Baking is a skill which I have been honing for some time now. I really have no interest in creating anything sweet (you might have noticed a complete absence of anything sugary in my blog?). Making bread is something I like to try my hand at with limited and sporadic success, but there is something compelling and rewarding to create a tasty loaf from a few, key ingredients. Flatbreads are, in my opinion easy to master, indeed, any bread that doesn't require leavening or cooking in an oven (as opposed, to a hot, flat pan) seems to be rather manageable.
Today I had an urge to make a loaf, and after some probing through a couple of cookbooks I settled on a Moroccan rustic bread from my Moro cookbook. I followed the recipe, but found that it required some tweaking - with the ingredients and methodology. Baking, although a fine art, seems to hit the middle ground between alchemy and science - not really proliferating enough into either craft to firmly establish its cooking roots.
Here's what I did:
Rustic Moroccan Bread
- Add 3/4 of a teaspoon of yeast to 20ml of tepid water. Allow to mix together for 2 minutes.
- Add a good few squeezes of honey to the warm water. Stir.

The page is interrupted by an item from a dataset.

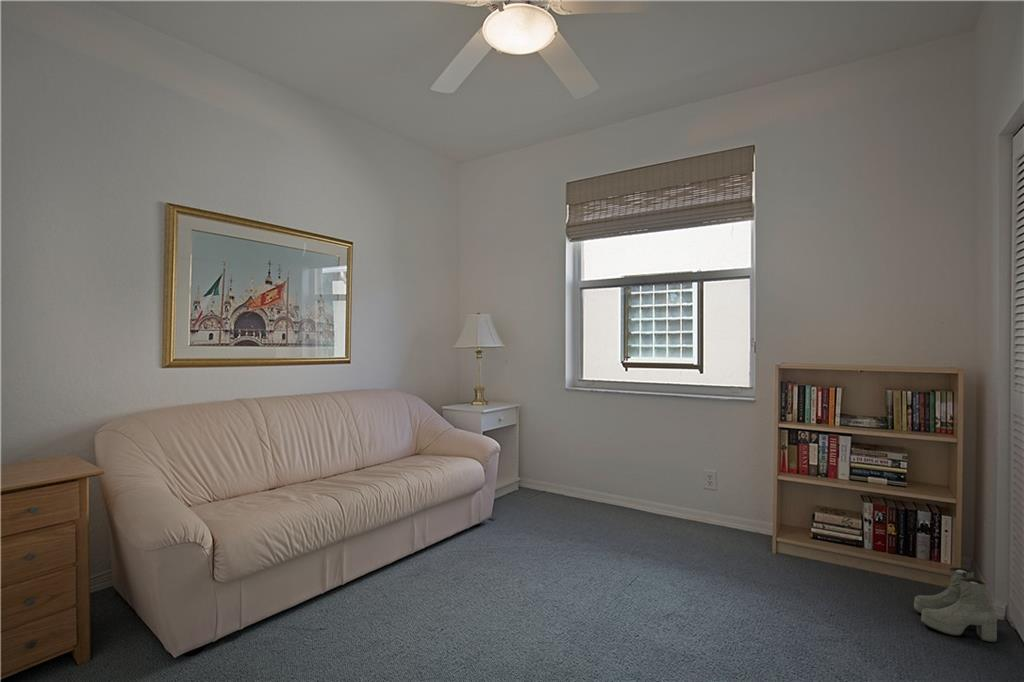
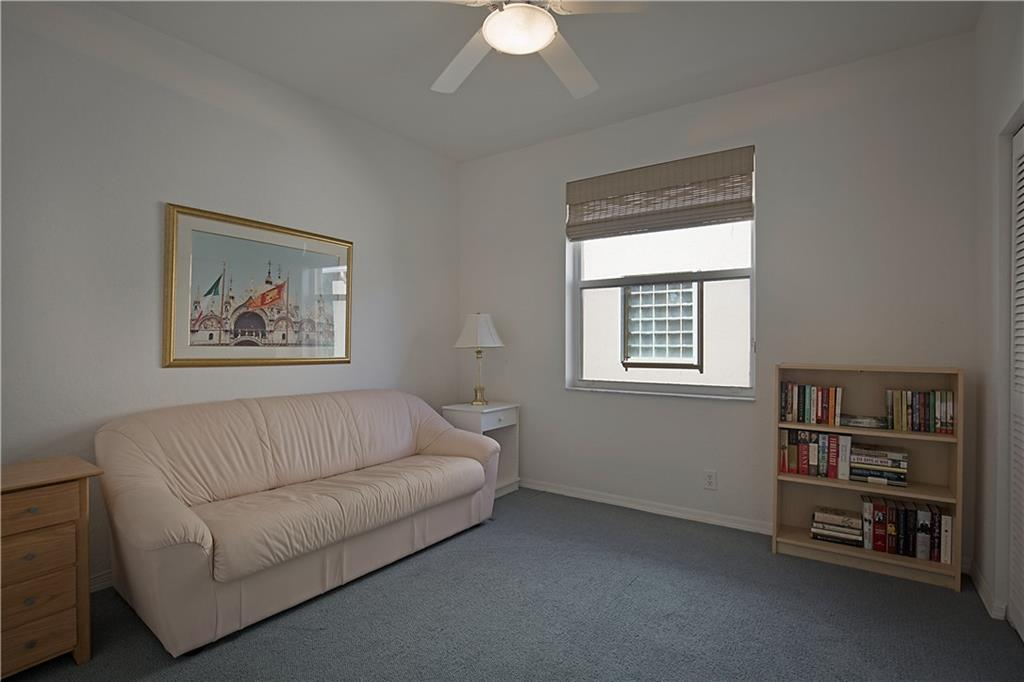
- boots [913,567,998,643]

- Warm 100ml of milk in a pan.
- Mix 200ml of wholemeal flour with 100ml of plain, strong bread flour.
- Make a well in the middle of flour, add the water/honey/yeast. Add 1 teaspoon of fine sea salt.
- Using your index finger like a dough hook start to mix the liquids in.

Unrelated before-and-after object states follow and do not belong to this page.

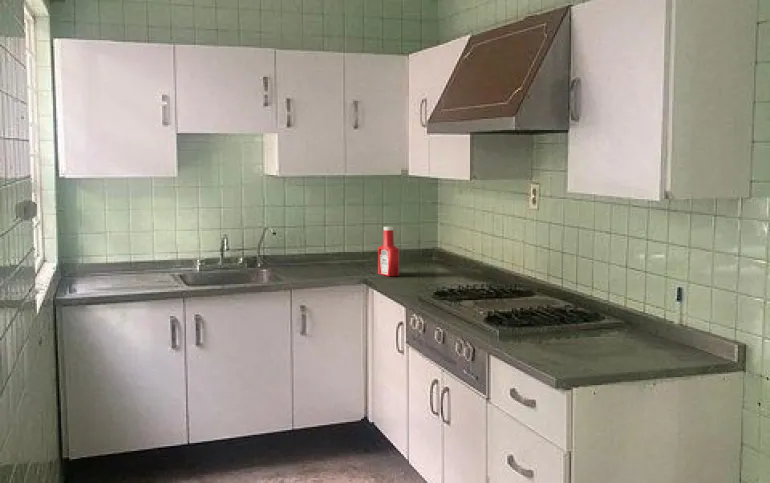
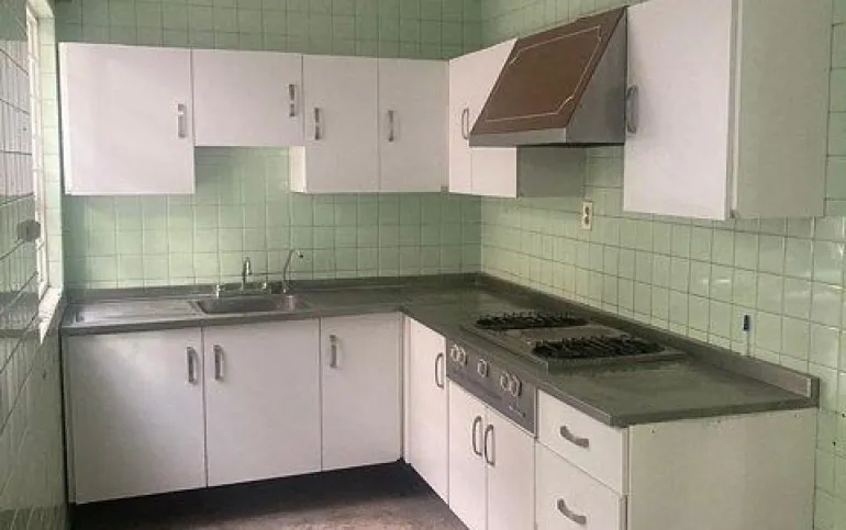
- soap bottle [377,226,400,277]
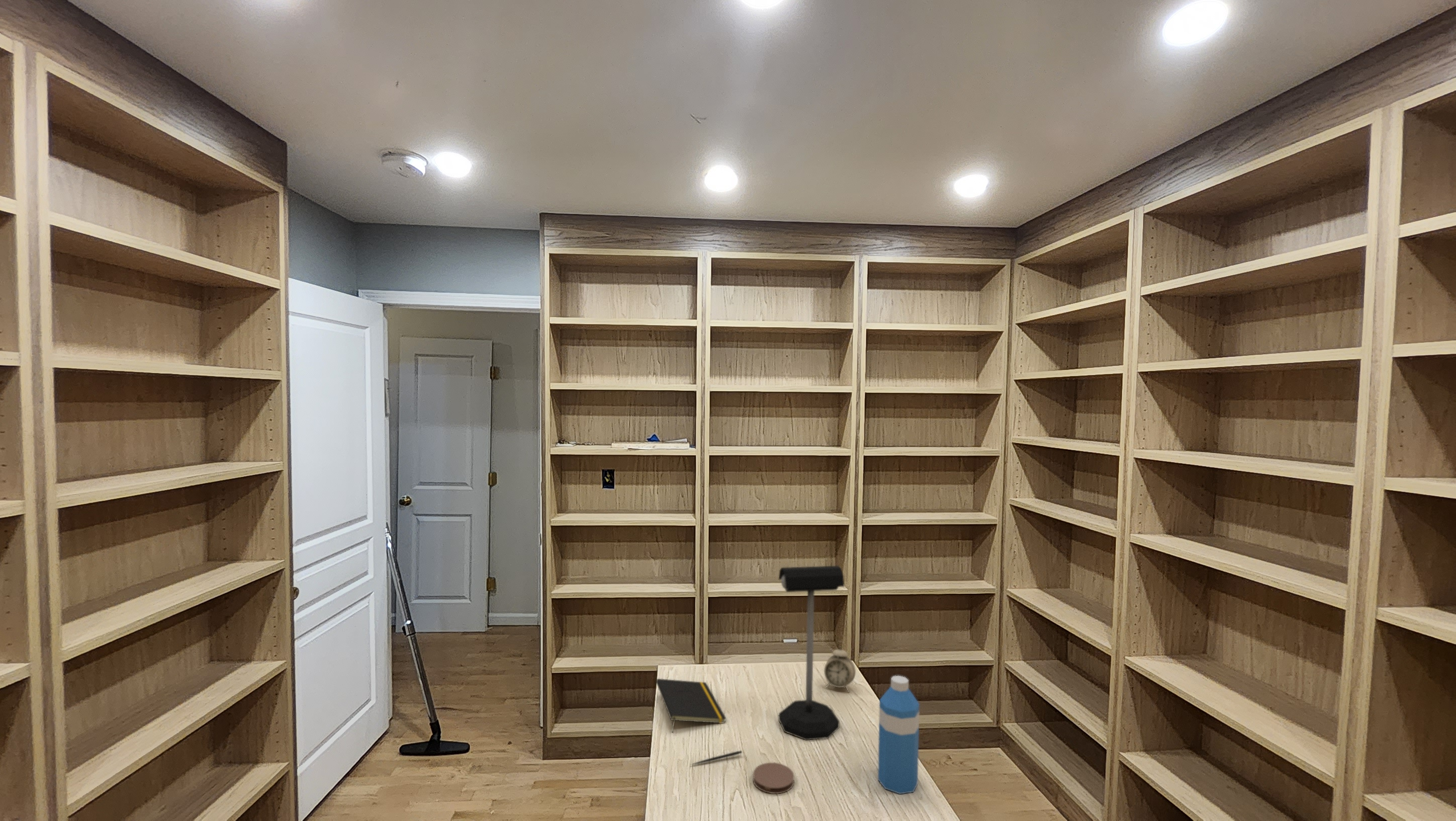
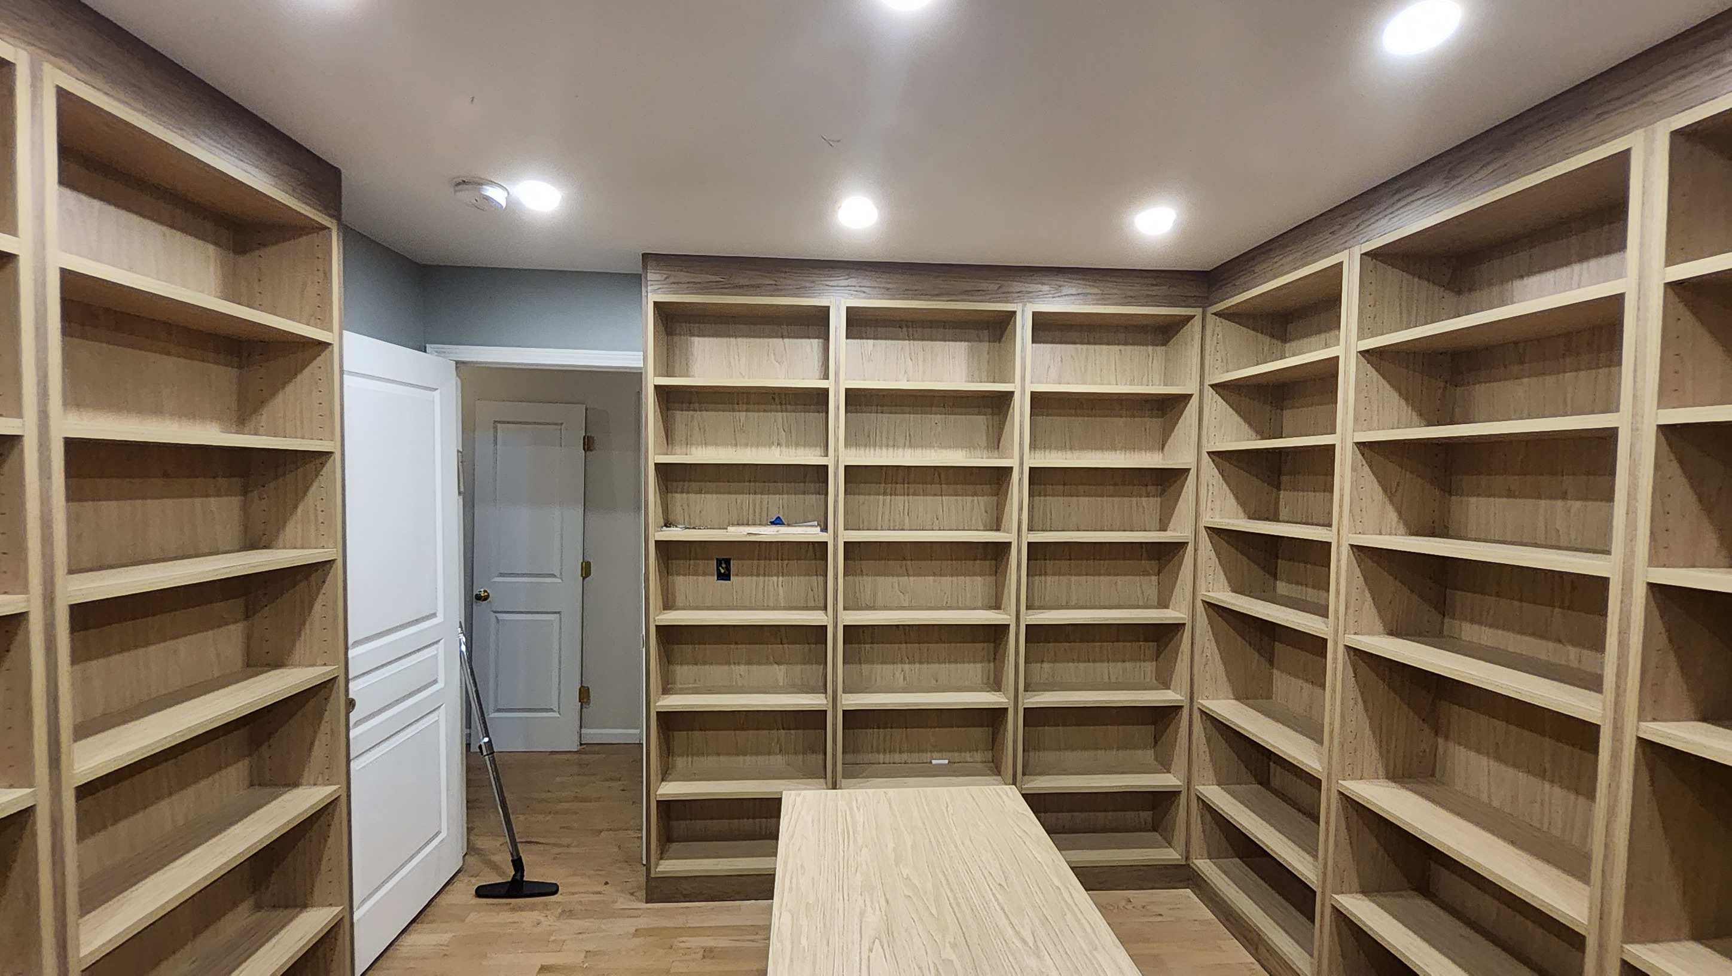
- alarm clock [824,640,856,693]
- pen [690,750,743,766]
- notepad [656,678,727,733]
- mailbox [778,565,845,741]
- coaster [753,762,795,794]
- water bottle [877,675,920,794]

- Slowly add the warm milk until you have a tacky, but not wet dough.
- Flour a surface. Kneed the dough for 5 minutes until it becomes soft and elastic.

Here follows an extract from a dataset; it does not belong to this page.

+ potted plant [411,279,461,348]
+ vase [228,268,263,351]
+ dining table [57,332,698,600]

- Split the dough into 2 balls. Roll each ball into a disc, 1cm thick and 15cm wide.
- Oil 2 baking trays. Place each disc onto a baking tray.
- Cover the trays with a tea-towel each. Leave in a warm place for 4 hours until they have roughly swelled to double size.
- Preheat the a fan assisted oven to 200C.
- Put the two trays in. Bake for roughly 10 to maximum 15 minutes. The bread should resemble the photo above.